En Colombia, los juegos de suerte y azar continúan siendo una práctica arraigada en la cultura popular, asociada al entretenimiento y a la expectativa de obtener premios. No obstante, el crecimiento del sector también ha impulsado la necesidad de fortalecer estrategias de prevención y pedagogía ciudadana que promuevan hábitos saludables, evitando conductas de riesgo y garantizando que la experiencia se mantenga dentro de límites responsables para todos los usuarios activos.
En este contexto, Grupo Gelsa, operador de la marca Paga Todo, ha desarrollado campañas orientadas a fomentar el llamado juego responsable, mediante información clara, acompañamiento en puntos de atención y formación permanente a sus colaboradores. Estas acciones buscan que los apostadores comprendan los riesgos asociados al uso inadecuado del dinero, aprendan a establecer límites y reconozcan el juego como una actividad recreativa segura dentro de entornos regulados y supervisados legalmente.
Como parte de esta estrategia, la compañía ha realizado activaciones pedagógicas que, durante el último año, han llegado a miles de ciudadanos con recomendaciones prácticas sobre control del gasto y toma de decisiones informadas. Paralelamente, cerca de catorce mil colaboradores reciben capacitación continua en normativas de juego legal, con el propósito de garantizar transparencia, orientación adecuada y servicio responsable a los usuarios, fortaleciendo la confianza en el sector regulado formal.
Especialistas coinciden en que jugar responsablemente implica establecer un presupuesto previo, respetarlo sin excepciones y evitar recurrir a préstamos o recursos destinados a necesidades básicas. Asimismo, recomiendan no intentar recuperar pérdidas mediante nuevas apuestas, práctica que puede generar ciclos perjudiciales. La clave está en asumir el juego como una forma de ocio ocasional, sin que interfiera en la vida personal ni afecte la estabilidad económica o emocional del jugador habitual.
Otro aspecto fundamental es apostar únicamente en operadores autorizados, ya que la legalidad ofrece garantías sobre el pago de premios, la protección de datos y la destinación de recursos a causas sociales. En contraste, el juego ilegal carece de controles y puede derivar en fraudes o pérdidas sin respaldo. La regulación permite que parte de estos ingresos se transfieran al financiamiento del sistema de salud pública nacional y regional solidaria.

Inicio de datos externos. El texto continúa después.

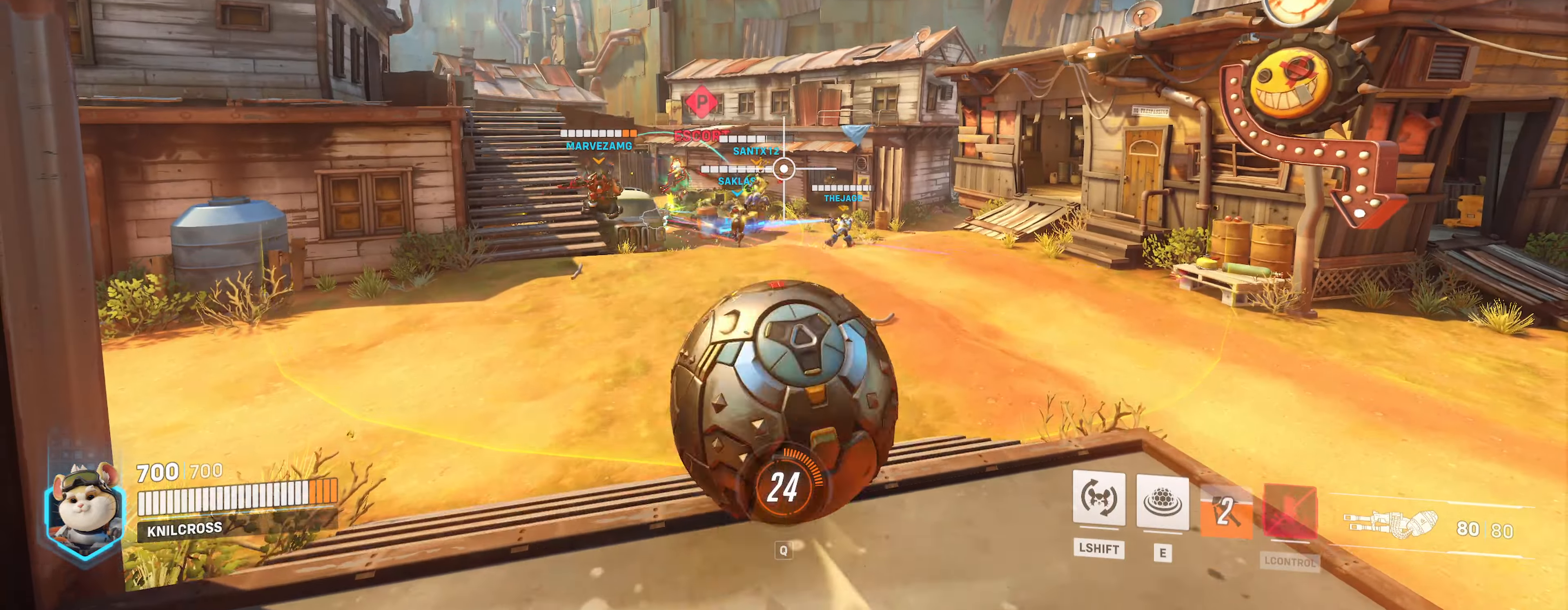
{"keys": ["d", "w"], "mouse": []}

De acuerdo con cifras del sector, la operación regulada ha generado aportes significativos a la salud pública durante más de dos décadas, superando el billón de pesos transferidos en ese periodo. Solo en el último año, los recursos entregados ascendieron a decenas de miles de millones, reflejando cómo la actividad, cuando es vigilada, puede convertirse en una fuente estable de financiación social para programas médicos y atención ciudadana prioritaria integral.
Las empresas del sector también han impulsado alianzas con autoridades y entidades reguladoras para combatir redes ilegales y fortalecer la confianza de los usuarios. Mesas de trabajo, campañas informativas y acuerdos por la legalidad hacen parte de estas iniciativas orientadas a proteger al consumidor. El objetivo es consolidar un ecosistema transparente donde entretenimiento, control estatal y responsabilidad social avancen de manera conjunta con reglas claras para todos los actores participantes.
En un contexto donde el acceso digital amplía las posibilidades de participación, el llamado de las autoridades y operadores es a mantener una relación equilibrada con estas actividades. La promoción del juego responsable se proyecta como un componente esencial de la sostenibilidad del sector, al asegurar que su crecimiento esté acompañado de educación, prevención y beneficios colectivos que trasciendan el entretenimiento inmediato y aporten valor social duradero en las comunidades.